First year Apple TV sales fall below expectationsIntroduced last year as the DVD player of the future, Apple Inc.'s $299 Apple TV set-top-box has thus far been anything but a hit with consumers, says one market research firm, which estimates that first year sales have fallen well short of initial expectations.
Cambridge, Mass.-based Forrester Research predicted back in May that Apple loyalists would help fuel sales of 1 million of the devices by the end the year. However, the firm is now pointing to a failed iTunes video revolution as doing its part to help stifle adoption amongst consumers.
In addition to the 400,000 Apple TV units we estimate Apple has sold thus far, the company will be lucky to sell another 400,000 in the year-end holiday rush, short of our one million estimate, said analyst James McQuivey. "Unfortunately, the same lack of interest in iTunes video will mean the iPhone and the iPod touch have less video momentum to ride.
According to Forrester, nearly half of all adults with access to the Internet say they have heard of the Apple TV. However, only about 5 percent of those people familiar with the product say they've read up on it via Apple's website or took one for a spin at the company's retail stores.

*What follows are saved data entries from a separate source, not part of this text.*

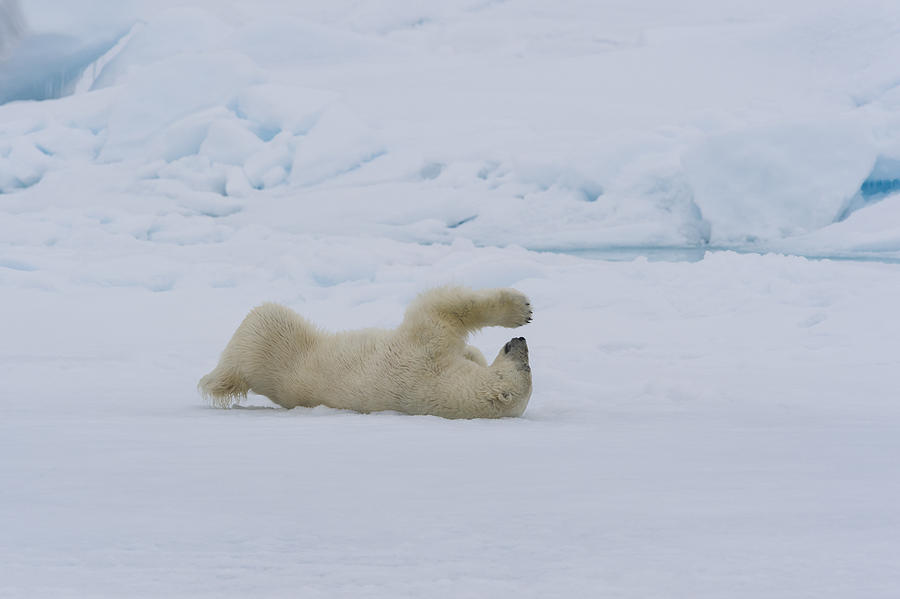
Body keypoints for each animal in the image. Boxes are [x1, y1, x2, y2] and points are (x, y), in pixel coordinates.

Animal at [198, 284, 536, 418]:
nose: (521, 341)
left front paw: (520, 309)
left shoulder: (424, 355)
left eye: (526, 365)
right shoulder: (429, 352)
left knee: (261, 322)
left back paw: (214, 381)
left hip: (277, 345)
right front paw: (520, 312)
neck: (443, 387)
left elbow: (441, 308)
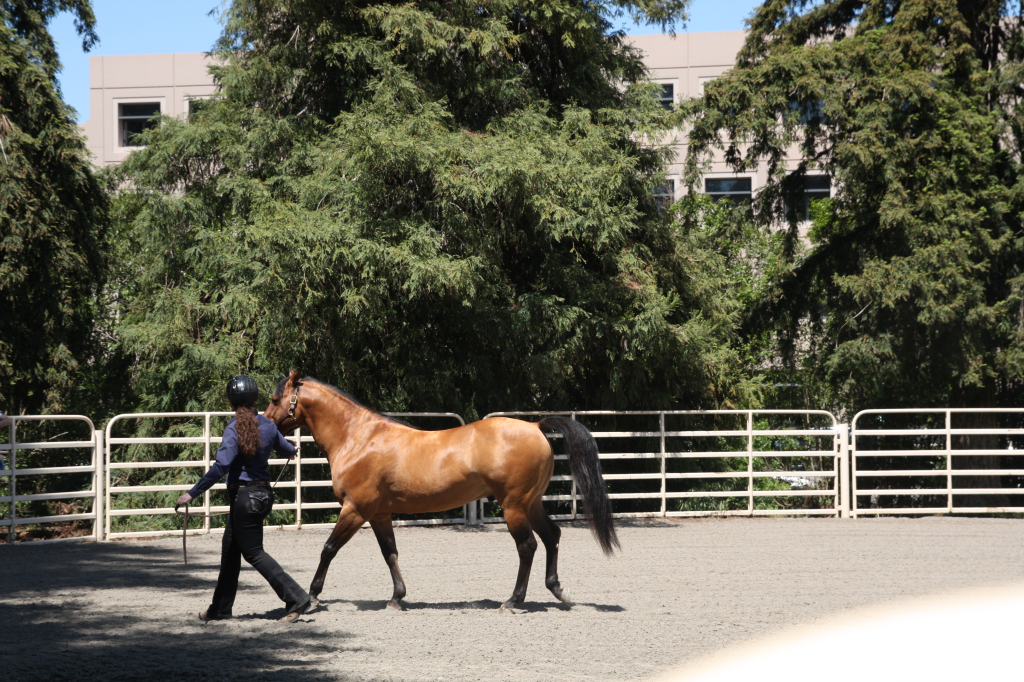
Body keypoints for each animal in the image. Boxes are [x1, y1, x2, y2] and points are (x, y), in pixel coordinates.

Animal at [262, 370, 619, 613]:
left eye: (275, 399)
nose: (263, 424)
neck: (359, 438)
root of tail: (534, 426)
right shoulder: (379, 514)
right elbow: (390, 553)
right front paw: (397, 597)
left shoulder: (355, 509)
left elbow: (328, 549)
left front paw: (312, 596)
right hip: (531, 504)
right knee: (551, 536)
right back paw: (558, 591)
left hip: (514, 506)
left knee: (527, 546)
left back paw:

In fact, Forrester claims that just 3 percent of online adults intend to purchase an Apple TV in the future —essentially the same percentage of iLife users who eventually purchase one of Apple's standalone Jam Packs for GarageBand.
In a report last week, McQuivey warned executives of the Cupertino-based company that it was in their best interest to "win NBC back" as an iTunes partner if they had any hopes of replicating their success in music with digital video.
"Don't let the Macgeeks posting angry blogs against NBC fool you," McQuivey wrote in a report last Monday following the television network's pull-out from iTunes. "The loser here is Apple, which relies on NBC Universal to deliver 30 (percent) of video download sales. Any supposed backlash against NBC will not materialize because NBC has made its content available, for free, on NBC.com and six other major portals sites."